Not able to load pretrained models
I am trying to use llmware's pretrained model 'industry-bert-contracts' in the code and facing the following error: "AttributeError: 'HFEmbeddingModel' object has no attribute 'max_input_len'"
I tried loading all other HFEmbeddingModel model family in model_config.py and still facing the same issue.
My code is working with other GGUFGenerativeModel's "bling-phi-3-gguf" "llmware/bling-sheared-llama-1.3b-0.1" models
@Arwin567 - thanks for sharing this and sorry that you ran into an issue. I suspect the problem is that "industry-bert-contracts" is an embedding model, not a generative model. So, if you are looking to run a prompt/LLM inference, then "bling-phi-3-gguf" and "llmware/bling-sheared-llama-1.3.-0.1" are great choices as they are both "generative" models ....
On the other hand, if you are interested to build a semantic embedding space for knowledge retrieval with a vector database, then "industry-bert-contracts" is a great choice, and it will output a 768 dimensional embedding vector (not a text generation). You may want to check out some of the Embedding examples, which use that model.

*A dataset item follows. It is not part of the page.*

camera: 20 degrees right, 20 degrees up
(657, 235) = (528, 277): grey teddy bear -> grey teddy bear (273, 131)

Hope this resolves this issue... please confirm back. (Really glad that you caught this - we will note this to add to the documentation to better clarify for others too.)
Within the ModelCatalog, you can use the discovery methods - ModelCatalog().list_all_models(), or ModelCatalog().list_generative_models() or ModelCatalog().list_embedding_models() ...

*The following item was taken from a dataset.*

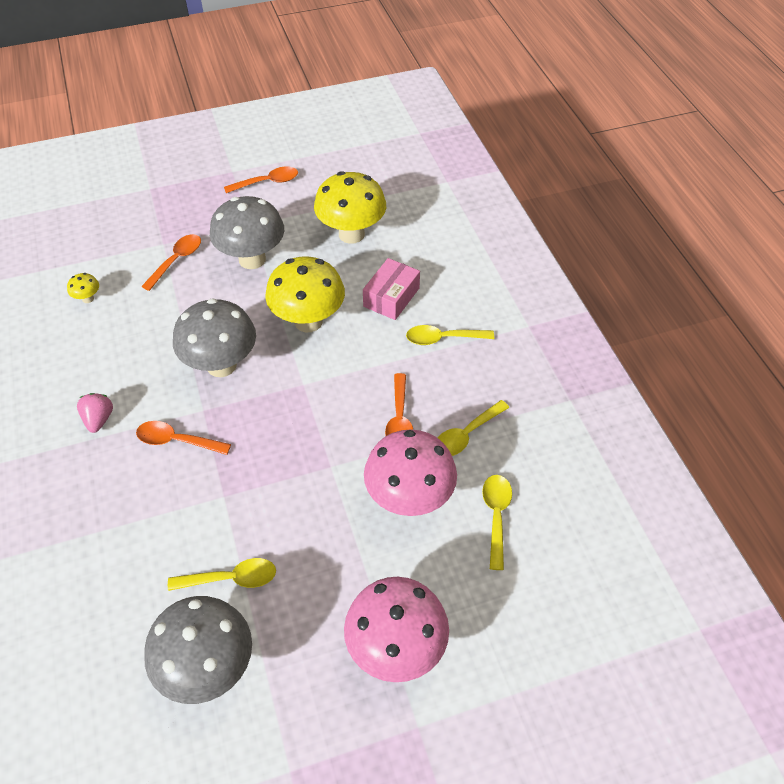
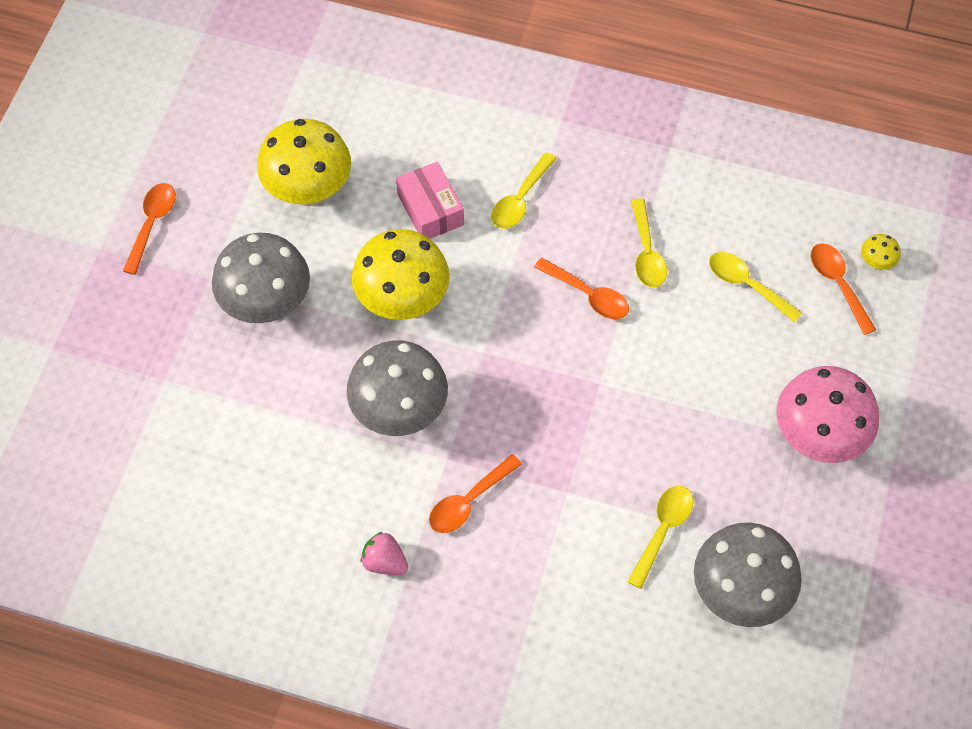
camera: 55 degrees left, 10 degrees up
(88, 299) = (192, 497): yellow mushroom -> yellow mushroom (876, 263)
(177, 260) = (205, 379): orange spoon -> orange spoon (838, 284)
(409, 498) = (681, 340): pink mushroom -> none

Understood, Thank you for clarification and instant response.
I am trying to retrieve data from contracts to csv with 15 questions and using your contract_analysis_on_laptop code. Can I use industry-bert-contracts model in this case?
@Arwin567 - yes, definitely, the industry-bert-contracts model is great for building semantic embeddings on contracts and other legal documents. Hope it is progressing well! Will close this thread.